В последних своих работах Эйзенштейн с присущим ему вниманием к глубоким связям разных сторон культуры писал, что в эпоху электронных счетных машин и управляемых по радио снарядов, совершающих полет «в дальних сферах других небес», потребуется искусство «совершенно новых, невиданных средств и измерений, далеко за пределами тех паллиативов, которыми на этом пути окажутся и традиционный театр, и традиционная скульптура, и традиционное ... кино ... Надо готовить место в сознании к приходу небывалых новых тем, которые, помноженные на возможности новой техники, потребуют небывалой новой эстетики...» (т. 3: 483). Стремление к созданию нового синкретического искусства вызывало напряженный интерес к проявлениям синкретизма, который (как замечали и ранее ученые, критиковавшие с этой точки зрения идею первобытного синкретизма, Казанский 1926; ср. Флоренский 1921) не был ограничен одним периодом в истории знаковых систем, а циклически возникал и в последующие периоды.

Самый замысел постановки «Валькирии», в известном смысле предварявший позднейшие опыты цветного кино у Эйзенштейна, был направлен на осуществление цветозвукового синкретического действа. Более всего Эйзенштейна в Вагнере заинтересовало напряженное внимание к синтезу искусств, попытка соединения звуковых образов со зрительным. Эйзенштейн многократно называл (т. 2: 200, т. 3: 322 и др.) Вагнера рядом со Скрябиным (Галеев 1967, ср. «Свет и музыка» 1969) в качестве одного из предвестников того синтеза, который он сам надеялся найти в цветовом звуковом кино. Постановку «Валькирии» Эйзенштейн считал важной вехой на пути к цвету в кино (Барнэ 1966: 294).

Незадолго до смерти в набросках к своей главной книге Эйзенштейн снова вернулся к воспоминанию об этом торжестве стихии огня в спектакле. Эйзенштейн вспоминает о своем разговоре с Крэгом, который излагал ему первоначальную идею своей постановки «Гамлета». Крэг намеревался «сделать двор единой золотой массой, которая в одно золотое облачение включала бы и короля, и королеву, и всех придворных» (GP, «Потоп», 3 IX.1947 г.). От этой идеи Крэг вынужден был отказаться из-за расхождения с Немировичем-Данченко и Станиславским (ср. о технических трудностях реализации идеи Крэга: Станиславский 1928: 594).

ЗАДАНИЕ ▸
Ответьте по тексту об Эйзенштейне:
1. Рядом с каким композитором Эйзенштейн многократно называл Вагнера?
2. Важной вехой на пути к чему Эйзенштейн считал постановку «Валькирии»?
3. Из-за расхождения с кем Крэг вынужден был отказаться от своей идеи постановки «Гамлета»?
Записи ниже с текстом никак не связаны.

ИЗВЛЕЧЁННЫЕ ЗАПИСИ ▸
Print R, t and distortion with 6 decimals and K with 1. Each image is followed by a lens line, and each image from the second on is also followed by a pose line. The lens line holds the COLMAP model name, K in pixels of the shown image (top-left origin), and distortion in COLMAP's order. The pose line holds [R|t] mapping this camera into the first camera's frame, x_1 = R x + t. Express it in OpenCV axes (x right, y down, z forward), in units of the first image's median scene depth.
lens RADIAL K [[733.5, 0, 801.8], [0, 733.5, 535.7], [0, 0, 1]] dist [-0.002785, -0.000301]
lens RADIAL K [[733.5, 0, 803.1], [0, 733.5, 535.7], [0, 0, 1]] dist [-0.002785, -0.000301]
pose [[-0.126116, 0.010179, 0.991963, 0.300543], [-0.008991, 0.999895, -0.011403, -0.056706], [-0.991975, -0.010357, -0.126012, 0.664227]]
...
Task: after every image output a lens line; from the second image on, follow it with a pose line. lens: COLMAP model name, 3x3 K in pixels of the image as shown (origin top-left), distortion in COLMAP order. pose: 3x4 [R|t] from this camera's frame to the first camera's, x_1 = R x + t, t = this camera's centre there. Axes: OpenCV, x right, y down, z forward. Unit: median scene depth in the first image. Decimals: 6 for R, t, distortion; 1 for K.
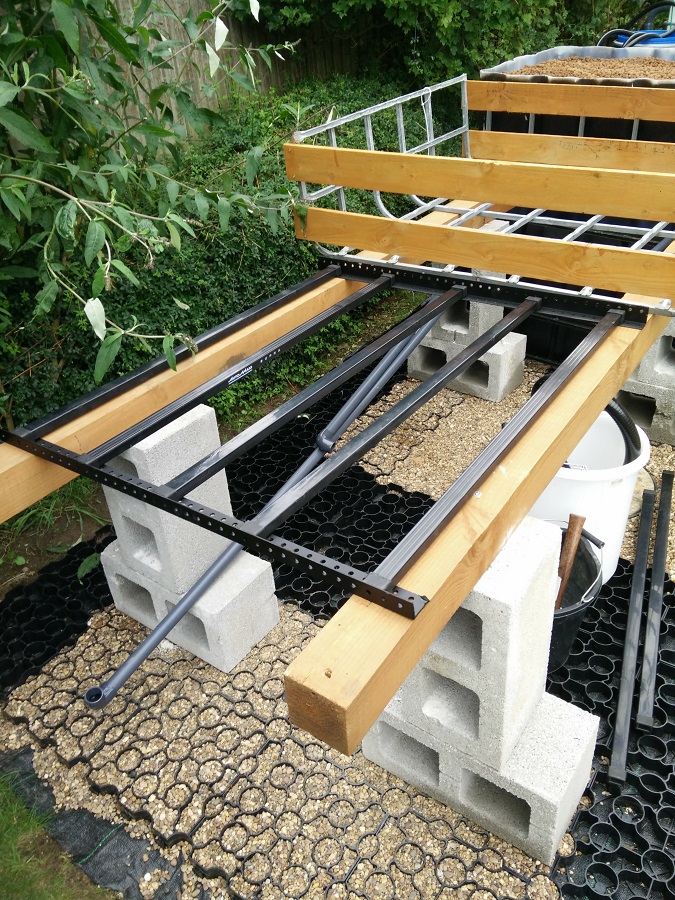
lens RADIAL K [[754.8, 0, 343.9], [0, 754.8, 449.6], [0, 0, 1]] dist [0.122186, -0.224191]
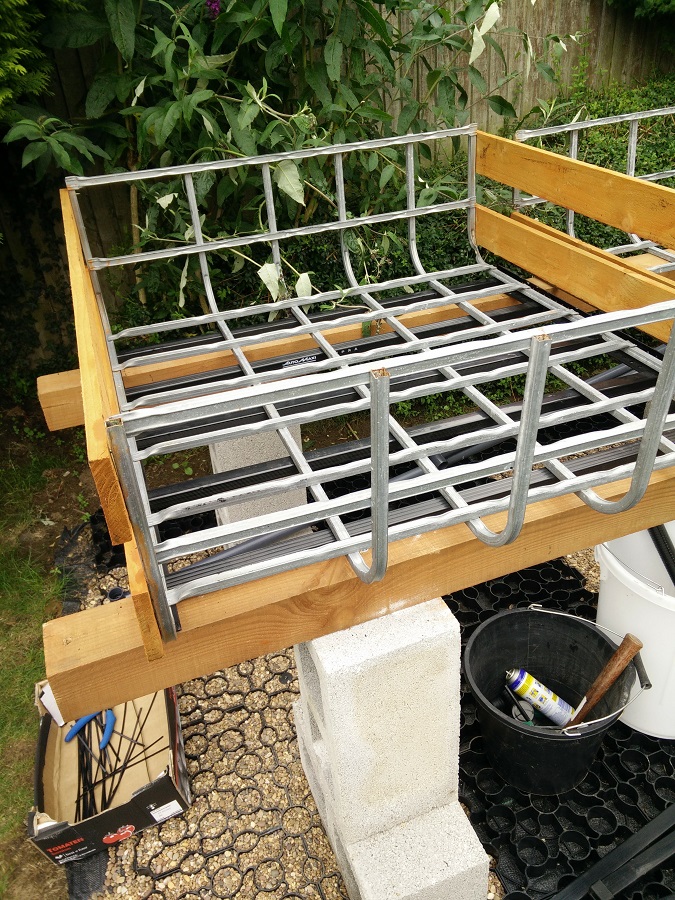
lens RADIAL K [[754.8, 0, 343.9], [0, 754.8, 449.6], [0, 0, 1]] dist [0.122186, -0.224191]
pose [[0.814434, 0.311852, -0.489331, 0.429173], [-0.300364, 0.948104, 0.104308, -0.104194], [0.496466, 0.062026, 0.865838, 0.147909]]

ОТВЕТ ▸
1. Рядом со Скрябиным.
2. На пути к цвету в кино.
3. Из-за расхождения с Немировичем-Данченко и Станиславским.